The general study of retro-technology strikes me as the premier field for demonstrating that technical knowledge is not a matter of linear cumulation over time, and one of the best illustrations that the past truly is a foreign country. There’s nothing further from the truth than A Connecticut Yankee in King Arthur’s Court : cast into medieval Europe, or 12th Century Africa, or Ming China, and magically granted perfect ability to speak and understand languages, a modern person would still flounder simply in their ability to use, not to mention make, the characteristic technologies of the day, both everyday and extraordinary ones.
The Secrets of Lost Empires series on the PBS program Nova did a marvelous job of demonstrating that a few years ago.
Turns out it’s pretty difficult to build an effective fortress-smashing catapult. Merely having an expertise in modern engineering doesn’t allow you to just quickly McGuyver one up out of a few logs and some rubber bands.
It's great stuff, at any rate.
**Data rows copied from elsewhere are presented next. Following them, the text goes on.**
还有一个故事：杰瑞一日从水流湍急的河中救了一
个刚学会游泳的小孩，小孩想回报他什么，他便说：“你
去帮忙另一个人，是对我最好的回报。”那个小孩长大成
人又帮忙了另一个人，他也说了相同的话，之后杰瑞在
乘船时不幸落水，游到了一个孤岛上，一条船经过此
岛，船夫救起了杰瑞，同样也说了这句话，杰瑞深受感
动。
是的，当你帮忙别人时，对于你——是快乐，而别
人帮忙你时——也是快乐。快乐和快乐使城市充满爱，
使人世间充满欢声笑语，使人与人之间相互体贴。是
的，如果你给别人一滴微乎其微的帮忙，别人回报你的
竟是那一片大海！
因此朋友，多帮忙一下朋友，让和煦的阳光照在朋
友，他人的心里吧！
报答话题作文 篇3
I think one of the dream research projects in the whole world would be putting an inventive technologist together with a historian, giving them some millions of dollars and institutional support, and letting them methodically study retro-technology. Not only is it a great cure for the hubris of modernity, it’s a pretty instructive guide to the kinds of actual social and economic infrastructure that past societies must have had to build and use their characteristic technologies.